2c) Weird Al. Not that I don't like him, mind you. I do. It's just that when I hear Weird Al, I think of my little brother. You can see the problem there, right?

1) And finally, the most important to me: a notable absence of variety. I really like people who listen to twenty different genres and don't feel the need to make excuses. You should never be ashamed of listening to a band and you should never offer excuses...just blatant and, if need be, profane announcements that you like so-and-so so shut the fuck up. This kinda makes this whole list pretty obsolete, huh? Eh.

Top 10 Albums/Bands/Music-Type Stuff That Will Immediately Cause Me to Make Out With A Boy*

10) Every single Nirvana album, import, single, etc.. Obsession in fun when it's shared.

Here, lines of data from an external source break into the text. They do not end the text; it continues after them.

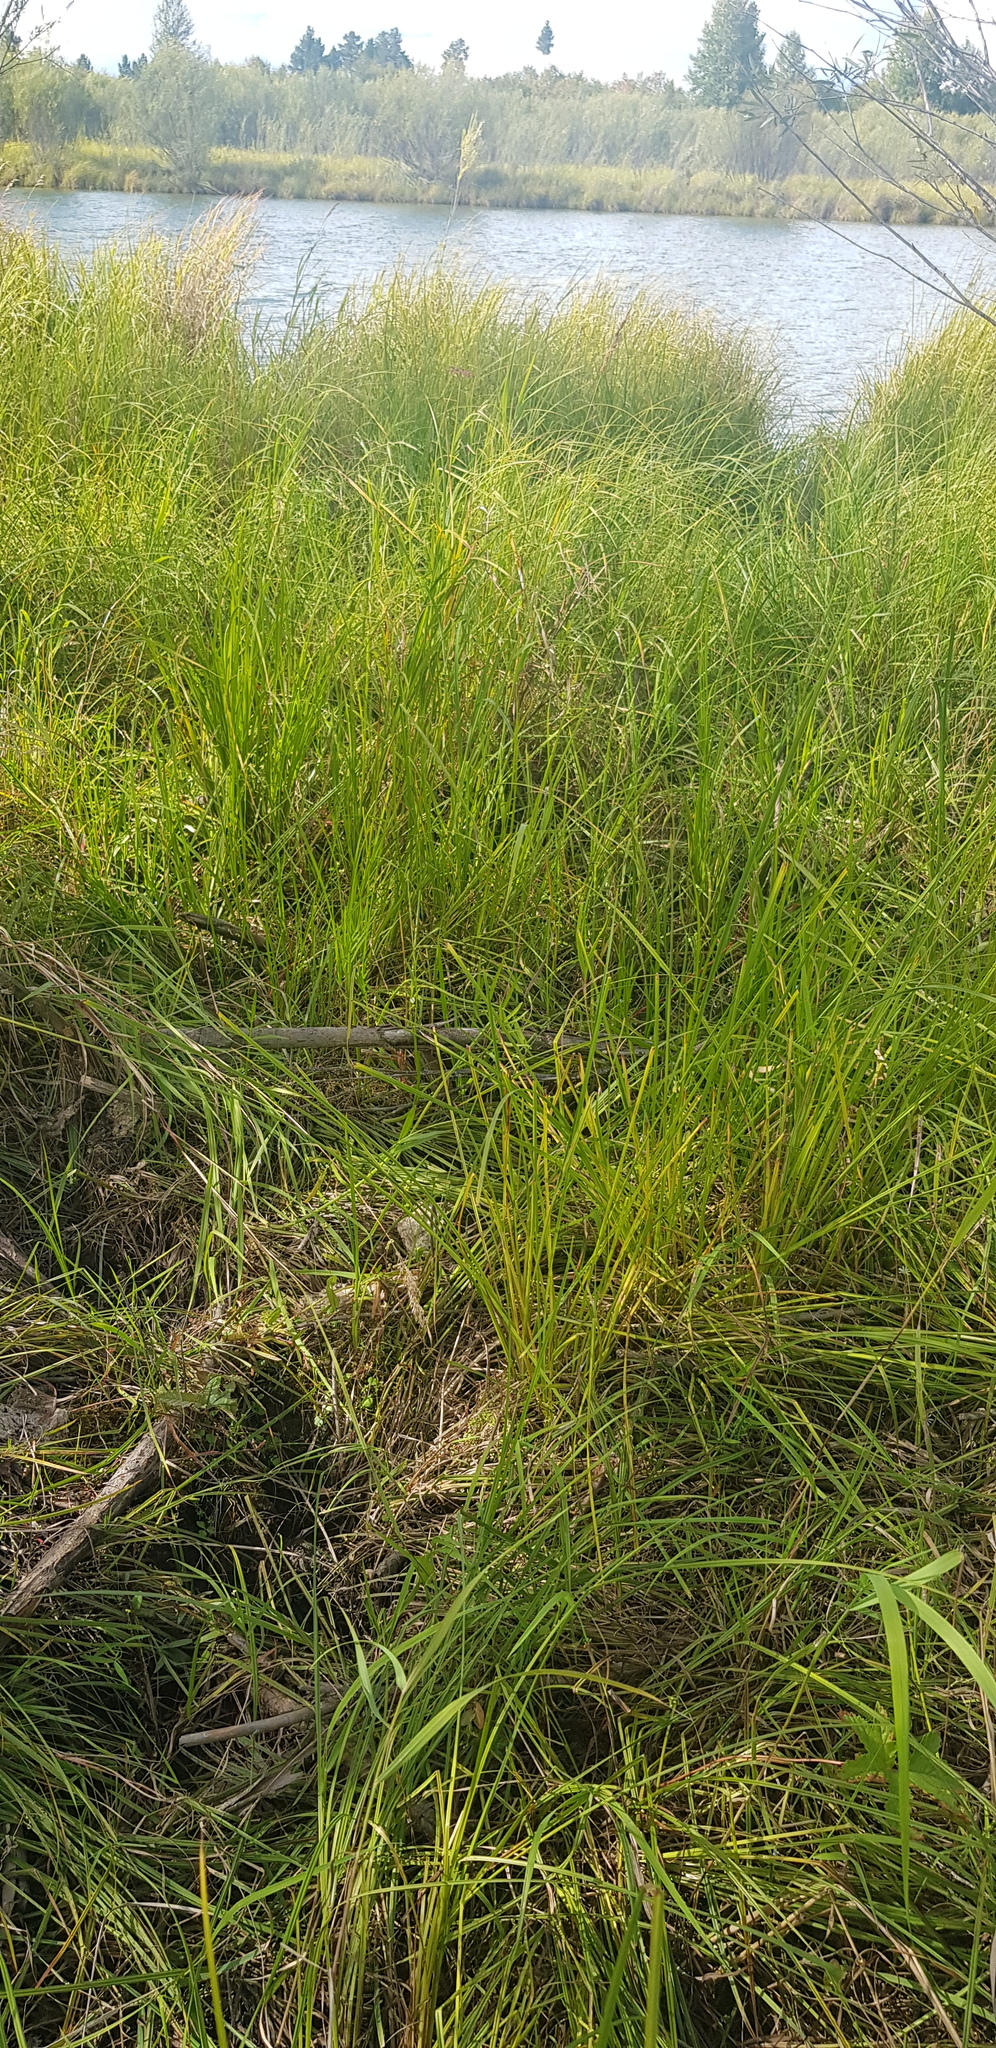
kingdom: Plantae
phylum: Tracheophyta
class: Liliopsida
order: Poales
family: Poaceae
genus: Beckmannia
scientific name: Beckmannia syzigachne
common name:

9) Sleater-Kinney. Enough said.

8) Bikini Kill. Ditto. Particularly The First Two Albums.

7) Bruce Sprinsteen's Born in the USA. Cuz that album fucking rocks and those who love The Boss are OK w/me.

6) Buster Poindexter. I think I'd like to make out w/someone while listening to Buster Poindexter.

5) Ice fucking T. There will be no making out w/out the OG, OK?

4) A notable absence of trance. I kinda really don't like trance.

3) The Ramones. Of the few boys I've dated, the ones that ended the worst were the ones who didn't like the Ramones. I think it has to do w/something in the frontal lobe.

2) Violent Femmes. Any album cuz they're all good. I don't know why, but I have a special place in my heart for people who like the Violent Femmes. OK, maybe I do know why and it has to do w/That Boy, but fuck it. I'm kinda over That Boy, so it's obsolete now.

1) And, finally, a music collection that defies genres, offered w/no excuse or apologies or declarations of irony.

Fucking A, that took me a long time to do. And it will probably change by the end of the day, too.

*Of course, I had to make it as difficult as possible.